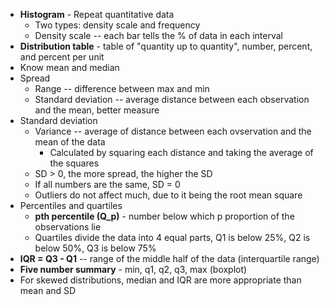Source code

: * **Histogram** - Repeat quantitative data
  * Two types: density scale and frequency
  * Density scale -- each bar tells the % of data in each interval
* **Distribution table** - table of "quantity up to quantity", number, percent, and percent per unit
* Know mean and median
* Spread
  * Range -- difference between max and min
  * Standard deviation -- average distance between each observation and the mean, better measure
* Standard deviation
  * Variance -- average of distance between each ovservation and the mean of the data
    * Calculated by squaring each distance and taking the average of the squares
  * SD > 0, the more spread, the higher the SD
  * If all numbers are the same, SD = 0
  * Outliers do not affect much, due to it being the root mean square
* Percentiles and quartiles
  * **pth percentile (Q_p)** - number below which p proportion of the observations lie
  * Quartiles divide the data into 4 equal parts, Q1 is below 25%, Q2 is below 50%, Q3 is below 75%
* **IQR = Q3 - Q1** -- range of the middle half of the data (interquartile range)
* **Five number summary** - min, q1, q2, q3, max (boxplot)
* For skewed distributions, median and IQR are more appropriate than mean and SD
^^^^^^^^
* PROBLEM DETAILS *
Give back all of the entries above exactly, with the pictures excluded.

* ANSWER TO THE PROBLEM *
Source code

: * **Histogram** - Repeat quantitative data
  * Two types: density scale and frequency
  * Density scale -- each bar tells the % of data in each interval
* **Distribution table** - table of "quantity up to quantity", number, percent, and percent per unit
* Know mean and median
* Spread
  * Range -- difference between max and min
  * Standard deviation -- average distance between each observation and the mean, better measure
* Standard deviation
  * Variance -- average of distance between each ovservation and the mean of the data
    * Calculated by squaring each distance and taking the average of the squares
  * SD > 0, the more spread, the higher the SD
  * If all numbers are the same, SD = 0
  * Outliers do not affect much, due to it being the root mean square
* Percentiles and quartiles
  * **pth percentile (Q_p)** - number below which p proportion of the observations lie
  * Quartiles divide the data into 4 equal parts, Q1 is below 25%, Q2 is below 50%, Q3 is below 75%
* **IQR = Q3 - Q1** -- range of the middle half of the data (interquartile range)
* **Five number summary** - min, q1, q2, q3, max (boxplot)
* For skewed distributions, median and IQR are more appropriate than mean and SD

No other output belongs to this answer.